Ethiopia! They used to say,
Fluting at dawn through pure, clear rills of sound,
The magpies of that earlier day,
Ethiopia! Ethiopia! From all around.
Dulcimer of no Abyssinian maid
Was ever so plangent or so doucely played.
Ethiopia, Ethiopia!
Echoes went through me of Mount Abora.
Another country, another age! I still
Hear them at early morning in the trees;
The same pure grace notes, the same exquisite trill,
The lilt, the liquid ease,
But not the enchantment of that warbled name;
The magpie dialect here is not the same;
The magic syllables have gone
That brought me full awake and roused the sun.
Lost Ethiopia. Is that loss in me?
Monaro magpies bursting into song
Soar through new cadences, fresh jubilee;
But in an unknown tongue
Rejoice. Can it perhaps be true
That I have lost those languages I knew
In boyhood, when each bird,
Stone, cloud and every tree that grew
Spoke and I had by heart all that I heard?

He worked as an academic and was also known as an astute, if sometimes stinging critic. Further details of his life and distinguished career can be found at the Wikipedia link on his name, above, at PoemHunter and at Australian Poetry Library.
You can read further samples of his work at Famous Poets and Poems, or a comprehensive selection at Australian Poetry Library. One Tony Vaughan-Johnston gives a splendid reading of five of Hope's poems on Youtube. Some of his books are still available on Amazon.
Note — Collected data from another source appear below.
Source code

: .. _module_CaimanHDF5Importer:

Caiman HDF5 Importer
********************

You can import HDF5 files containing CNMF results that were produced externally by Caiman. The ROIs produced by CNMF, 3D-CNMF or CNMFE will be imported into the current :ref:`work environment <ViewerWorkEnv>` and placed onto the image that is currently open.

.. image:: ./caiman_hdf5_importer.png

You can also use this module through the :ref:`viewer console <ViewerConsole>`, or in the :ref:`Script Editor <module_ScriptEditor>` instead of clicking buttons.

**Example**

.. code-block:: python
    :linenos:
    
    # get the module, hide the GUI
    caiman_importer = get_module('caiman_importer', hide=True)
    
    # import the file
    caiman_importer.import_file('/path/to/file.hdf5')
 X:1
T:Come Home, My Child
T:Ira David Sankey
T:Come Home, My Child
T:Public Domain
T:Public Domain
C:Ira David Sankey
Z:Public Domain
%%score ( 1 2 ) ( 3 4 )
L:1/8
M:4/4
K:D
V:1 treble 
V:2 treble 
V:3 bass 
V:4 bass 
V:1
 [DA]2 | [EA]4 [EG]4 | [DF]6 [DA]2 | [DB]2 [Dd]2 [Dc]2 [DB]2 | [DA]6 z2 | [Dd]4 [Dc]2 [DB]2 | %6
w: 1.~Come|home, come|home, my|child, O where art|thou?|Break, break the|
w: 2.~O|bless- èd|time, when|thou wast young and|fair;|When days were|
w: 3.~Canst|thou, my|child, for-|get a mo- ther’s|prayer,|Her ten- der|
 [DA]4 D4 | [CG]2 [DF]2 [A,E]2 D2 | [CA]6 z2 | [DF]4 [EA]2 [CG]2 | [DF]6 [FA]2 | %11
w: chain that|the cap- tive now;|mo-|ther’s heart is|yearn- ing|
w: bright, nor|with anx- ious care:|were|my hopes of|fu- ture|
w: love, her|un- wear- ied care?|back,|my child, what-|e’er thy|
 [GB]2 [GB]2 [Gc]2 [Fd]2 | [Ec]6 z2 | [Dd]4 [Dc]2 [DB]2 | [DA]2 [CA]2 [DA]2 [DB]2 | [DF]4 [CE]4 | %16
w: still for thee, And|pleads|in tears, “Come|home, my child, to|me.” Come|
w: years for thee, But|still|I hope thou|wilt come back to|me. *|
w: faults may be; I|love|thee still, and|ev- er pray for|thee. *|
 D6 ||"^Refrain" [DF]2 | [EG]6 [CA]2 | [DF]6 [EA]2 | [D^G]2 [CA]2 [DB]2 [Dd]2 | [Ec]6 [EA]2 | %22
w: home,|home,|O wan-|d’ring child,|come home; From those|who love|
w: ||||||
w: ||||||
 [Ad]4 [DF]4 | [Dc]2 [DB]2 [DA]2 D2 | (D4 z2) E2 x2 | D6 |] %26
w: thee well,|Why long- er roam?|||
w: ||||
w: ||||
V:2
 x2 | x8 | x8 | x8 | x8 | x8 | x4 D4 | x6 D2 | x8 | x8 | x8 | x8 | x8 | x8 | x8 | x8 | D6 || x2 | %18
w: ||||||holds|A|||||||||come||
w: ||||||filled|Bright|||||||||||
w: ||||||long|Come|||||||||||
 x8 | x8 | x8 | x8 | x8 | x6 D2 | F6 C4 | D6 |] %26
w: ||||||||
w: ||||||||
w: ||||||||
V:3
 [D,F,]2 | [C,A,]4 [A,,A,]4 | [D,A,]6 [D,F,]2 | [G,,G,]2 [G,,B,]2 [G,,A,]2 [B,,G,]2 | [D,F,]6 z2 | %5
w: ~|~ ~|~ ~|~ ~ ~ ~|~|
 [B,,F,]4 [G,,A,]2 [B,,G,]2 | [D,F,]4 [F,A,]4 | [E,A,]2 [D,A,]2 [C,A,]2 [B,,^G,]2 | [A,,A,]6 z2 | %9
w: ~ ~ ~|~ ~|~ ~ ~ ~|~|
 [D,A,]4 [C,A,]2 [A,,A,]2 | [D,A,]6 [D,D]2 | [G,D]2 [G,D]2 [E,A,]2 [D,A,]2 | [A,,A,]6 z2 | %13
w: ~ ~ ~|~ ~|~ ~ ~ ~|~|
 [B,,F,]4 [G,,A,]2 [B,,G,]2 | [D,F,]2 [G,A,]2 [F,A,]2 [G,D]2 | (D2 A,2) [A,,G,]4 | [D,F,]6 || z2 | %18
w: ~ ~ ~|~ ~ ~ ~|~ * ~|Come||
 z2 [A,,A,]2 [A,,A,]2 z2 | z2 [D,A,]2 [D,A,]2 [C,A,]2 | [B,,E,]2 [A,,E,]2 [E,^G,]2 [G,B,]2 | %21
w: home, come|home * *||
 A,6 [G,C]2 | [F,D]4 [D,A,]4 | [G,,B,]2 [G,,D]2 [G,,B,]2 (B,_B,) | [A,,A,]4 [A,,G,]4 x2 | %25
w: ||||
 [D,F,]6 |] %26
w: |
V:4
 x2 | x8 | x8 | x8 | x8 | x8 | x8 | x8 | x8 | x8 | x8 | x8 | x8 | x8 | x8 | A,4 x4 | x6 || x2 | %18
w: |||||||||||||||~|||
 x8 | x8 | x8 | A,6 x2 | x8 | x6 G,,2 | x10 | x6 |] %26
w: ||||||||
And why would I wish to have written this particular piece? The Australian magpie (pictured), which is a different species from the European and Asian magpies, has a most beautiful song which I love to hear. Our literature refers to 'carolling magpies' and their 'liquid notes'.
I grew up in Tasmania, and Hope is quite right in everything he says about the Tasmanian magpies' particular call.
So, in posting this poem, I am both indulging and alleviating a touch of homesickness.